**Exercise description:** Here is the listing. Report each line in it that contains the string "piece".

**Task material:**

★ ★ ★ ★ ★ ★ ★

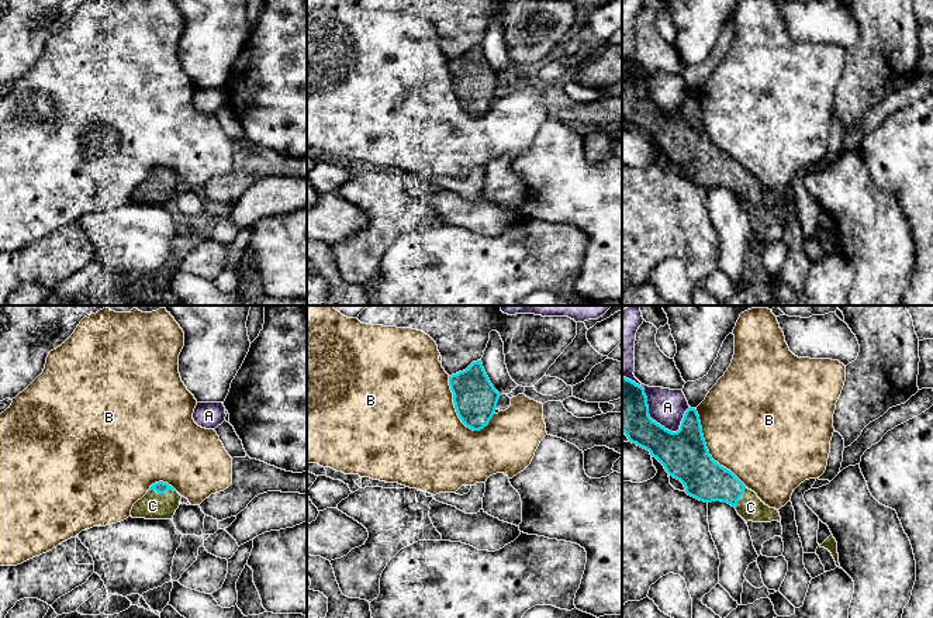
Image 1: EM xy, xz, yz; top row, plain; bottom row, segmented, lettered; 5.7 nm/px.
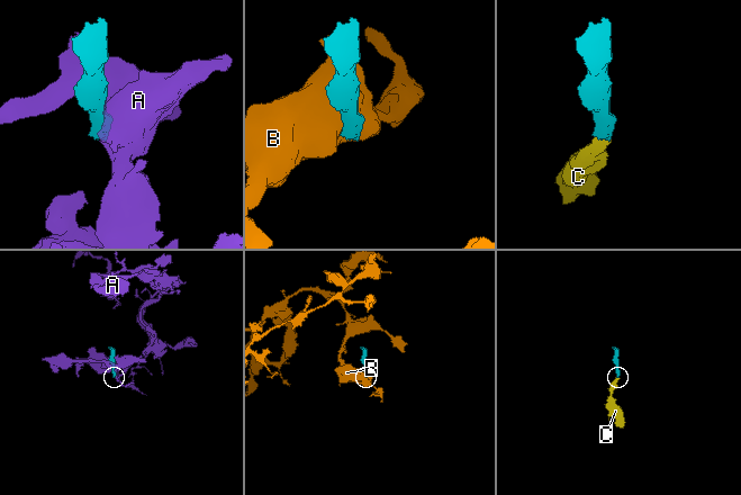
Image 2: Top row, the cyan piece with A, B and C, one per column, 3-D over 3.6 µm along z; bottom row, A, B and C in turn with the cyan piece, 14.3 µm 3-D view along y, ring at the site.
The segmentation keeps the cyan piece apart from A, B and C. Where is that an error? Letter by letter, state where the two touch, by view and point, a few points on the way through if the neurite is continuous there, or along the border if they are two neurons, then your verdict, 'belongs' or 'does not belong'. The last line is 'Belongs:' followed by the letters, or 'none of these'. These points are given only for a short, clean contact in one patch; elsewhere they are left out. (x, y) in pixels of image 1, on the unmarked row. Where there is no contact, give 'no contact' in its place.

★ ★ ★ ★ ★ ★ ★

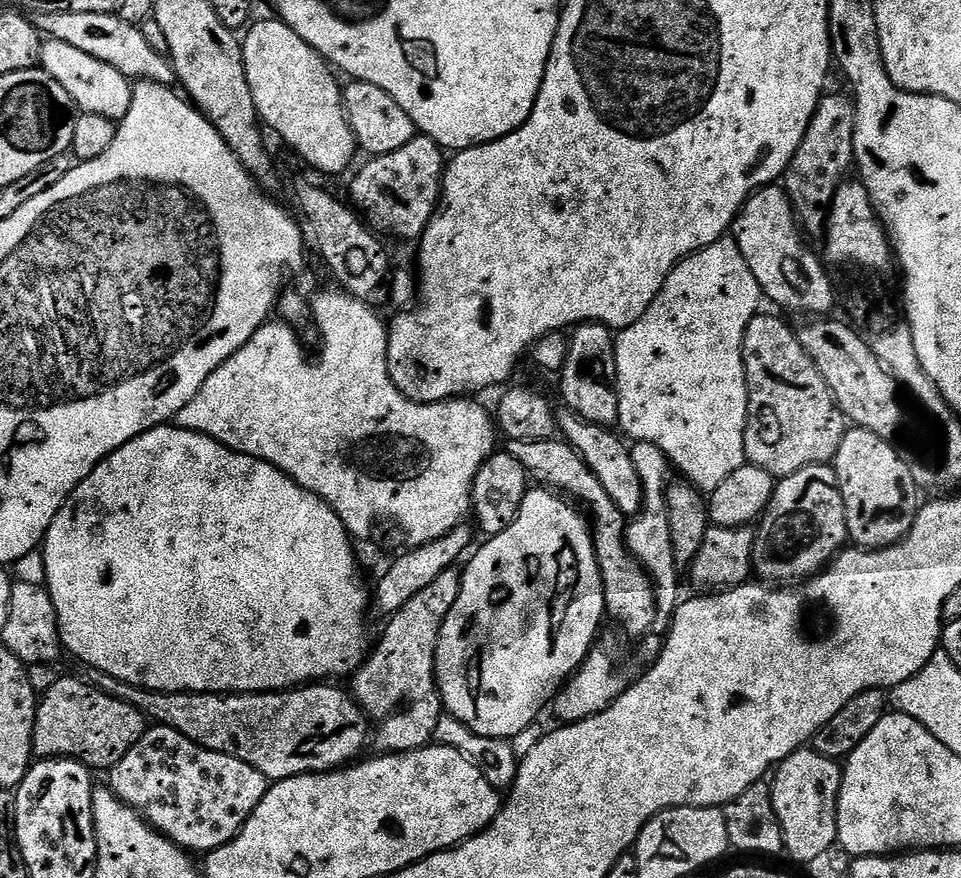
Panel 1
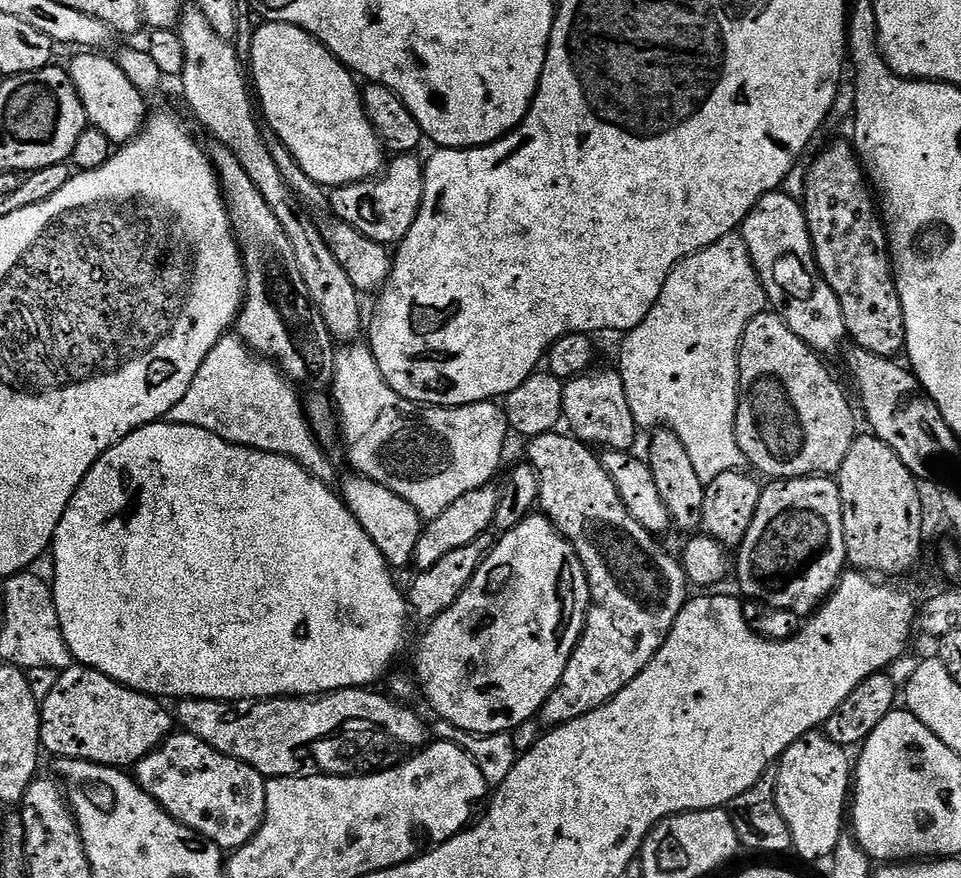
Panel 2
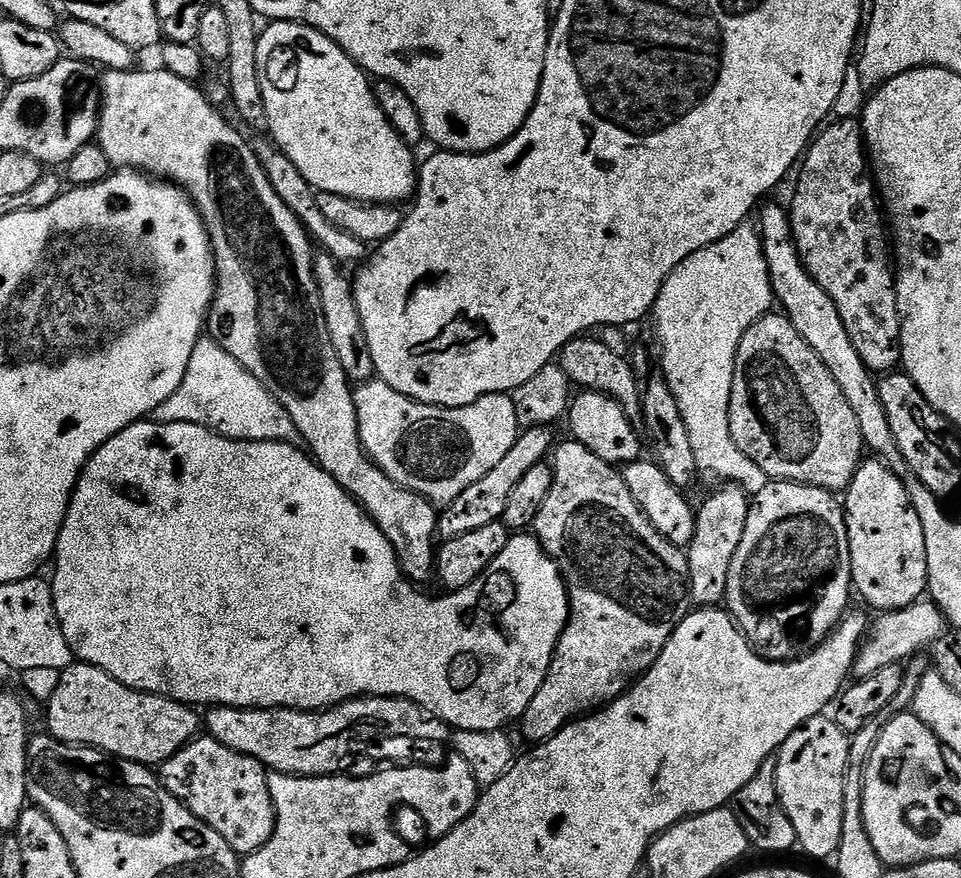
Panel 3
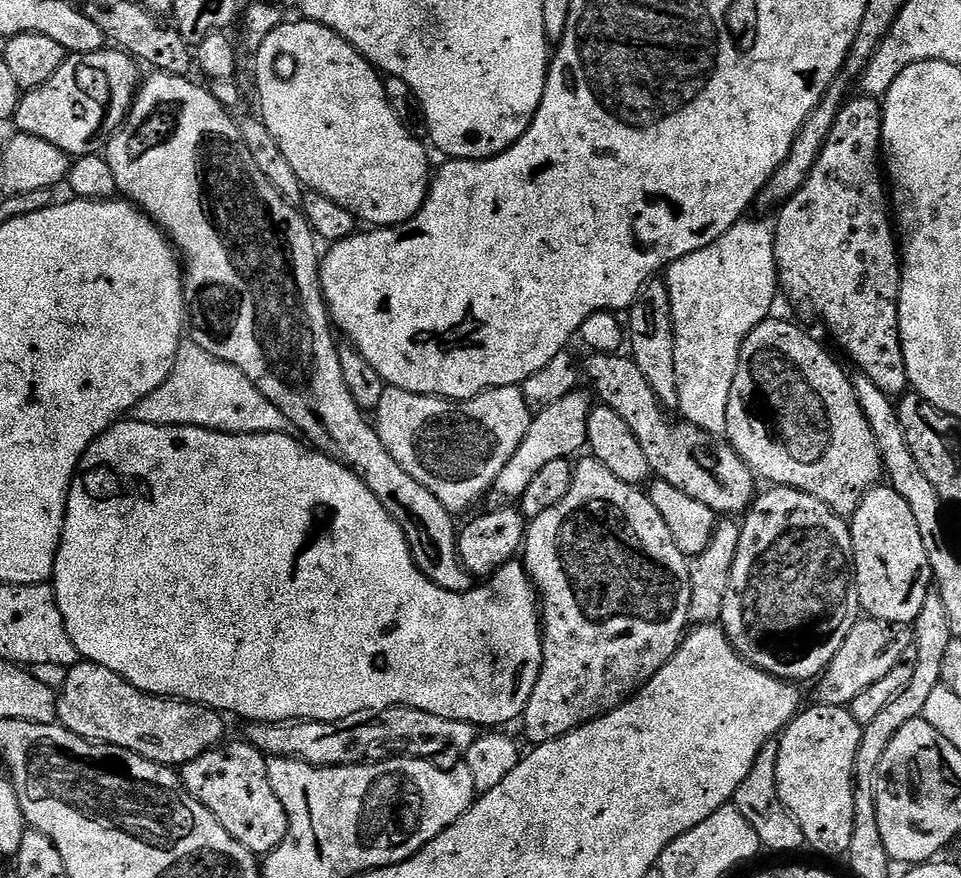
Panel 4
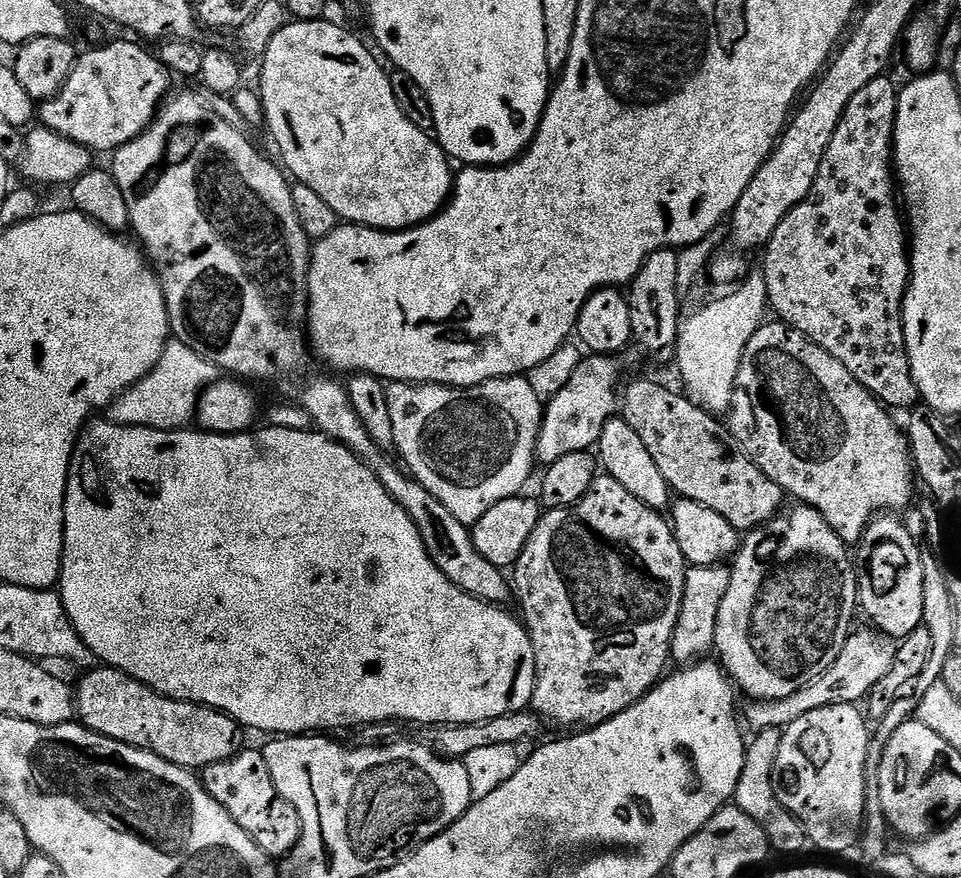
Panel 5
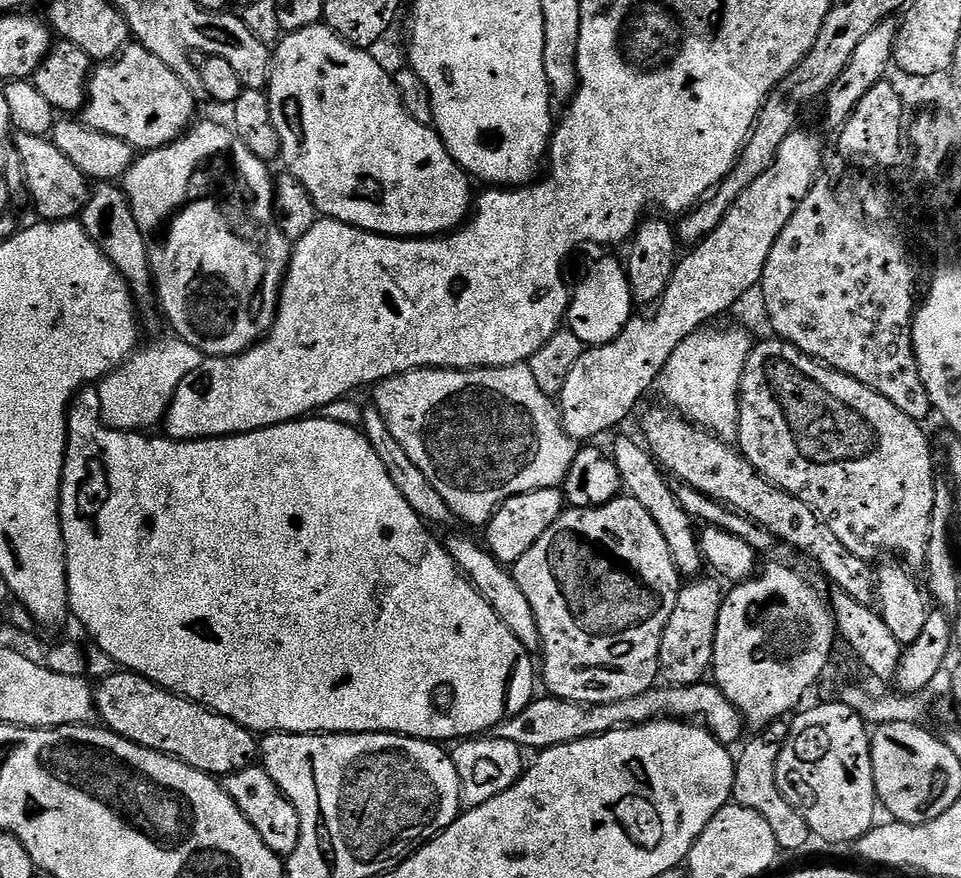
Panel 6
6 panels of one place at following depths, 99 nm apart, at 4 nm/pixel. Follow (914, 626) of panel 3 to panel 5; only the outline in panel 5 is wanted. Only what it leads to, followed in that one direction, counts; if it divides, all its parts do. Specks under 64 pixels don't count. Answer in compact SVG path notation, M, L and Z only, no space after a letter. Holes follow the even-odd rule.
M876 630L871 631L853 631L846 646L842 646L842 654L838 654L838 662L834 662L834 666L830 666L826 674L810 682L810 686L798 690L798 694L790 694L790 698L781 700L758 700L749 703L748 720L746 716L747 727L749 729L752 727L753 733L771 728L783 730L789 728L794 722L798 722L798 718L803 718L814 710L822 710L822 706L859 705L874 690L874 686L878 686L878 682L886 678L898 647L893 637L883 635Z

★ ★ ★ ★ ★ ★ ★

**Written response:**
Image 2: Top row, the cyan piece with A, B and C, one per column, 3-D over 3.6 µm along z; bottom row, A, B and C in turn with the cyan piece, 14.3 µm 3-D view along y, ring at the site.
The segmentation keeps the cyan piece apart from A, B and C. Where is that an error? Letter by letter, state where the two touch, by view and point, a few points on the way through if the neurite is continuous there, or along the border if they are two neurons, then your verdict, 'belongs' or 'does not belong'. The last line is 'Belongs:' followed by the letters, or 'none of these'. These points are given only for a short, clean contact in one patch; elsewhere they are left out. (x, y) in pixels of image 1, on the unmarked row. Where there is no contact, give 'no contact' in its place.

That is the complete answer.